[MATERIAL SHOWN]
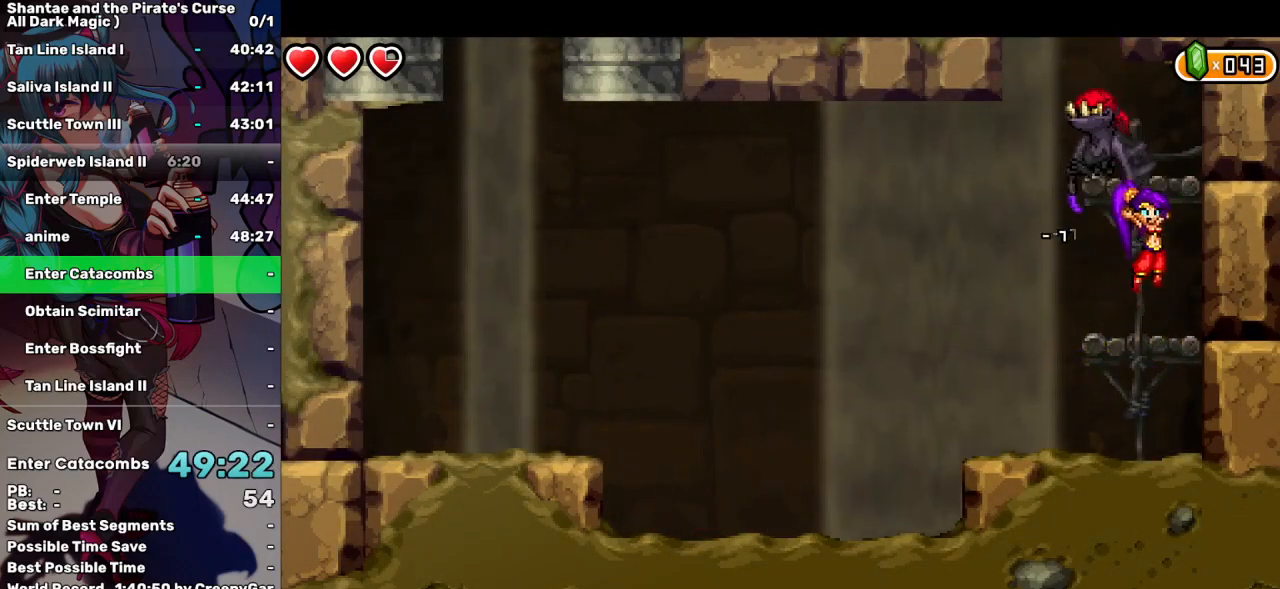
{"keys": ["up"], "events": [[50, "up", "up"], [150, "right", "up"], [434, "up", "down"]]}
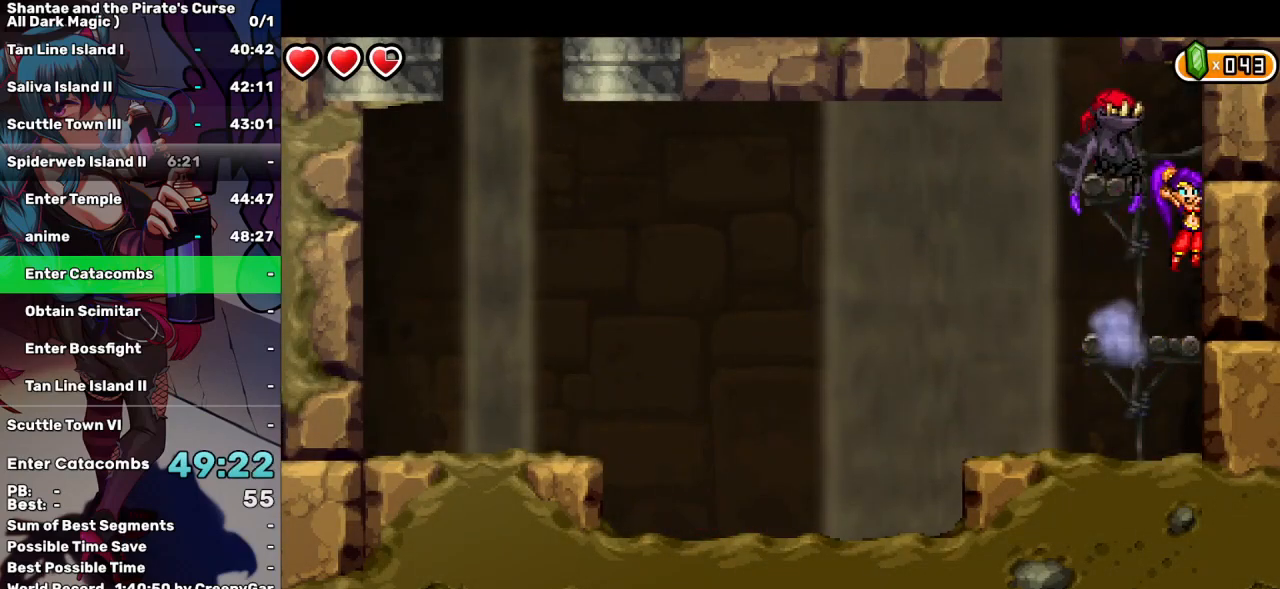
{"keys": ["d"], "events": [[67, "up", "up"], [117, "d", "down"], [167, "left", "down"], [217, "d", "up"], [217, "left", "up"], [250, "d", "down"], [350, "d", "up"], [450, "d", "down"]]}
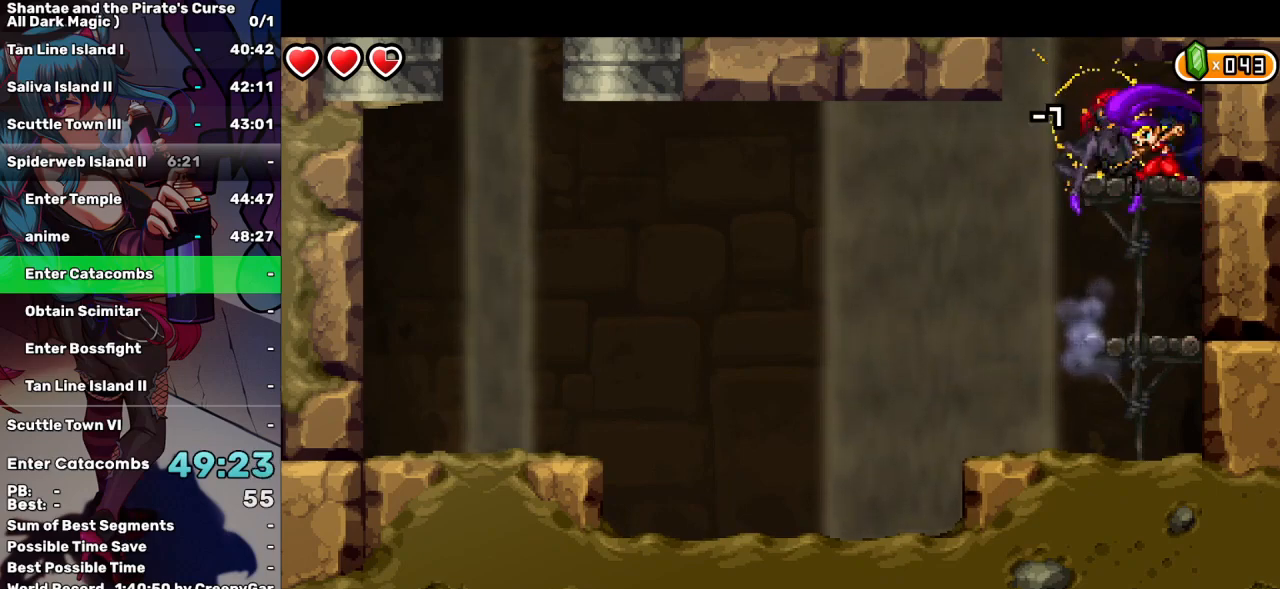
{"keys": [], "events": [[34, "d", "up"], [84, "d", "down"], [184, "d", "up"]]}
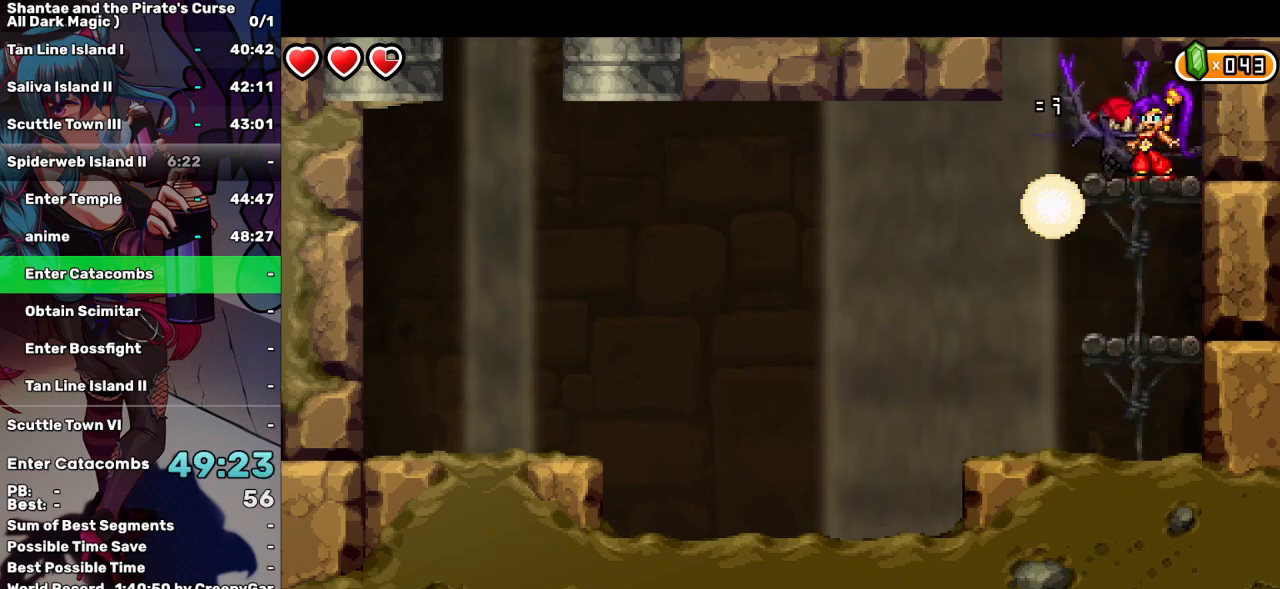
{"keys": [], "events": [[100, "left", "down"], [234, "left", "up"]]}
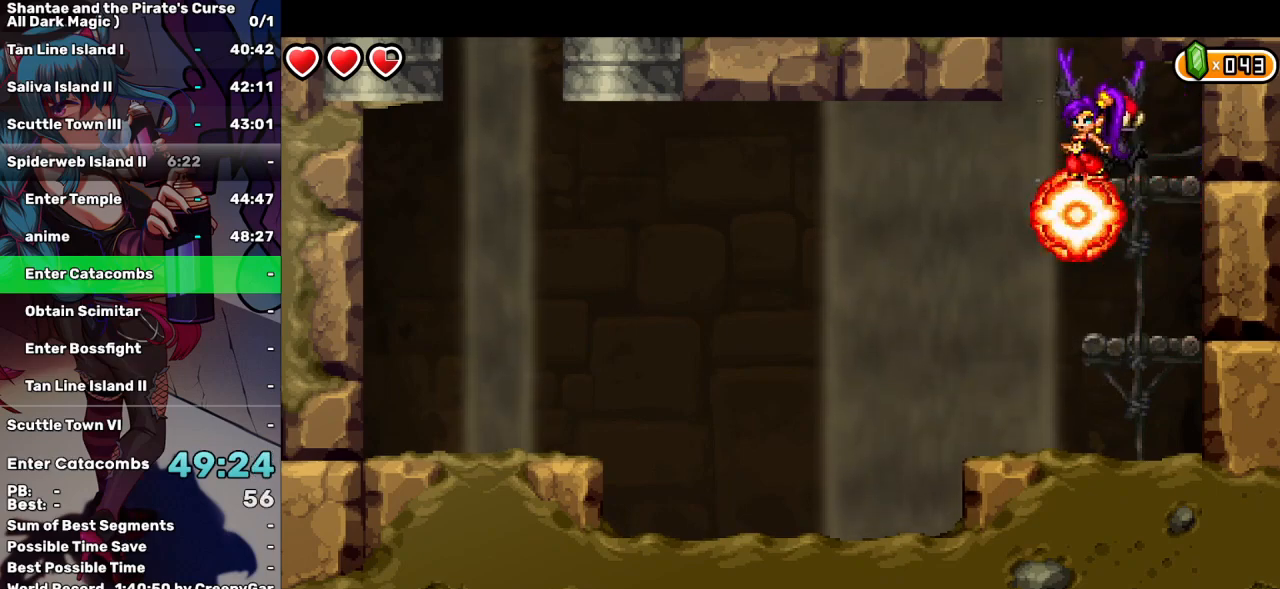
{"keys": [], "events": []}
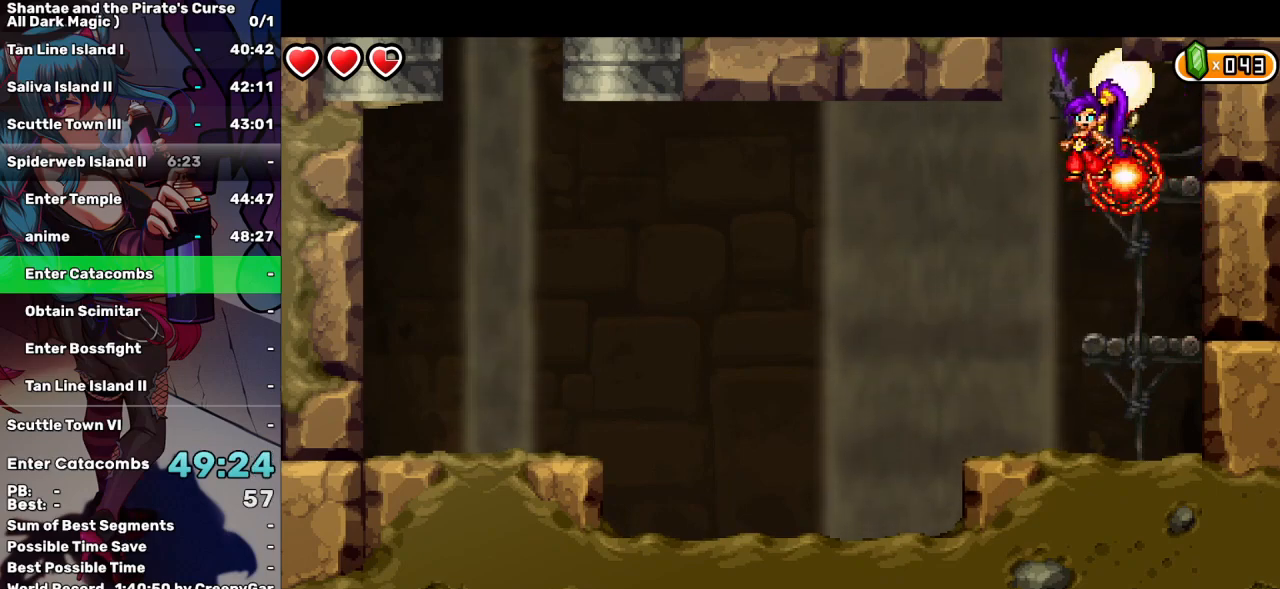
{"keys": [], "events": [[267, "e", "down"], [367, "e", "up"]]}
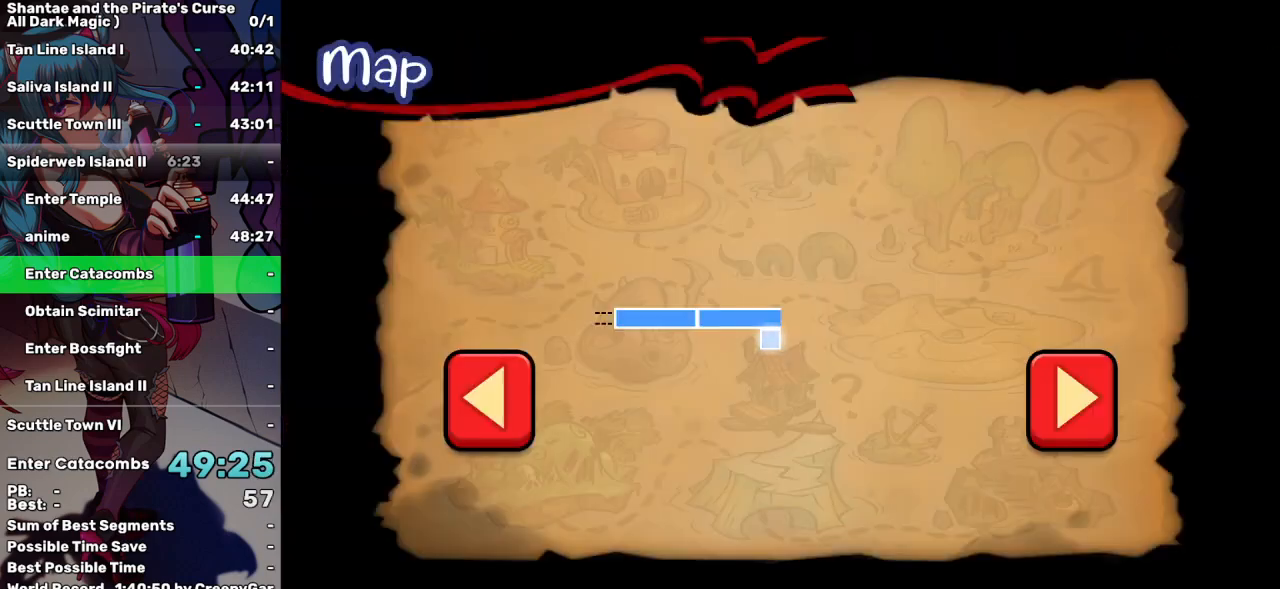
{"keys": [], "events": [[200, "e", "down"], [250, "e", "up"]]}
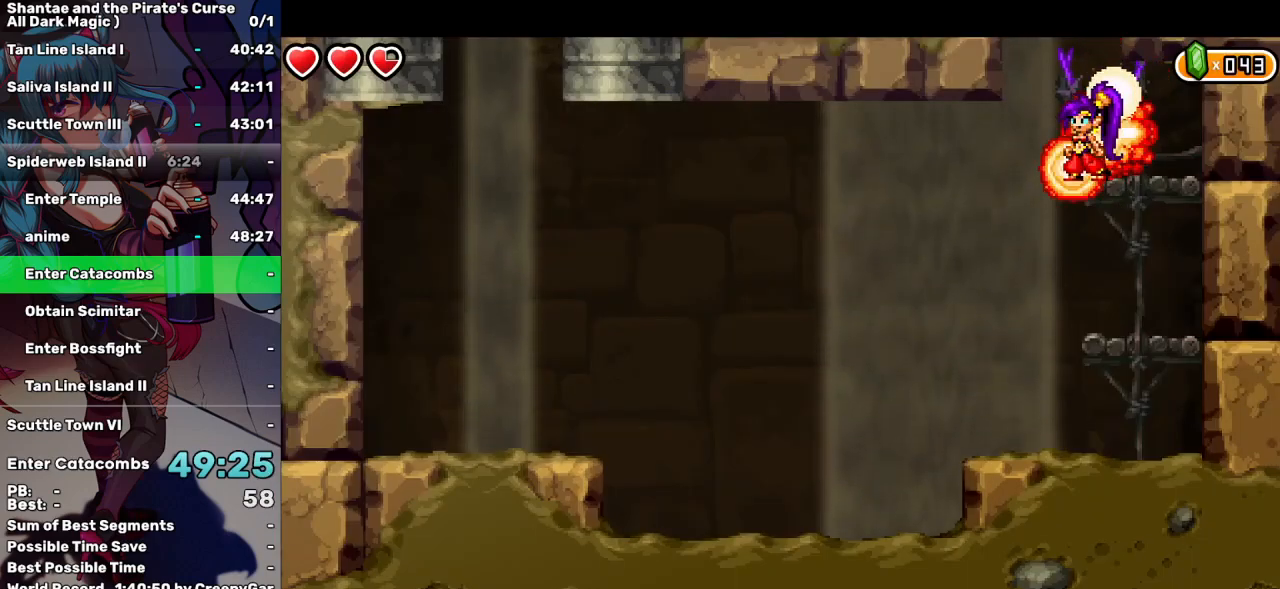
{"keys": [], "events": [[217, "e", "down"], [300, "e", "up"], [350, "t", "down"], [450, "t", "up"]]}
[/MATERIAL SHOWN]
> _YOUR GOAL_:
Filter the entries and copy each line with "left".

> _EXERCISE OUTPUT_:
{"keys": ["d"], "events": [[67, "up", "up"], [117, "d", "down"], [167, "left", "down"], [217, "d", "up"], [217, "left", "up"], [250, "d", "down"], [350, "d", "up"], [450, "d", "down"]]}
{"keys": [], "events": [[100, "left", "down"], [234, "left", "up"]]}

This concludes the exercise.